Он ниже, по-бычьи нагнул голову над каской, не каску ко рту поднес, а к каске – голову. Чуть наклонил железную плошку. Спирт вылился сквозь зубы в судорожно дергающееся горло на удивленье быстро – даже глотка не получилось: пламя ощутил, жар в желудке, потом красный веселый туман перед глазами заплясал. И все.
Закусывать не надо.
Осмотрелся.
Он видел: бойцы пили так же, как он – украдкой, вроде как исподтишка, вроде они маленькие, а водку пьют без спросу, бутылку похитили из родительского шкафа, и увидит мать, и оплеух надает. Глотали, будто кто над душой стоит, отнимет. Поднимали незрячие лица. Отваливались от касок, как быки – от воды – на водопое. Переводили дух. Нежно улыбались сами себе. Тому, что выпили – живой чистый спирт еще живыми губами.
Он заглянул в каску: пусто. Вытер внутренность каски рукавом шинели. Понюхал рукав. Пахло хорошей водочкой. Как в мирные времена – из рюмки – в застолье. Он видел в Марьевке голод. Чуть не умер с голоду. Он видел красивые праздничные столы в Ленинграде. Он поднимал бокалы с шампанским, бокалы с грузинским вином. Но вкуснее этого спирта перед атакой он ничего не пил никогда.
«Еще бы глоточек!» – тяжело вздохнул боец рядом, и он, не глядя на него, кивнул. Надел каску. Растер ладонью грудь, грубая шерсть шинели окарябала руку.
Сколько времени до атаки?
Если выдали спирт – уже совсем немного осталось.

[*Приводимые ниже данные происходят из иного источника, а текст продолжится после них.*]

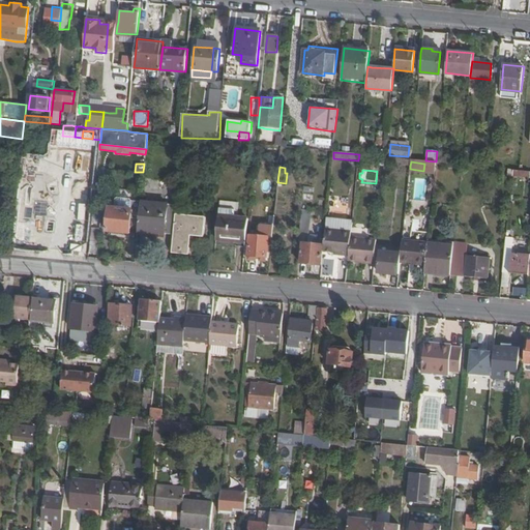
[(36,219),(45,218),(50,215),(55,211),(59,206),(61,200),(61,194),(59,186),(55,179),(50,175),(42,172),(34,171),(26,173),(20,178),(15,184),(12,193),(12,201),(16,208),(21,214),(28,218),(36,219)]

Далеко, за белым полем, подлесок; и ветер гнет, бьет друг о дружку заледенелые ветки. Он отсюда, из окопа, слышит их легкий звон. Он пьян? Уже бредит? Что ты еще слышишь, душа?
Он прислушался. Солдаты, выпив, загалдели. Сквозь строй голосов он схватил ухом, вдохом, губами тонкий вой, снежный всхлип. Волчонок в лесу? Лисенок? За перелеском – деревня. За деревней, близко, Таруса. За Тарусой – Ока. Река подо льдом. Вот бы на санях проехаться, лошадку кнутом постегать.
Не надо стегать; сама побежит.
А их – стегают, чтобы – бежали.
Плотно, умалишенно прижмурился. Вот бы ничего больше не видеть. И что? Сидеть так?
Да, так; покачиваться, напевать песню.
Губы разлепились. Сквозь гул, хохотки, невнятицу голосов, кашлей, матюгов и, шепотом, молитв из обожженной спиртом глотки наружу просочилось это, забытое:
― Не уходи, тебя я умоляю!Слова любви… стократ я повторю…Пусть осень у дверей – я это твердо знаю,Но нет, не уходи! – тебе я… говорю…Наш уголокНам никогда не тесен!Когда ты в нем,То в нем цветет весна…
Ему каску на лоб, на нос в шутку опустили.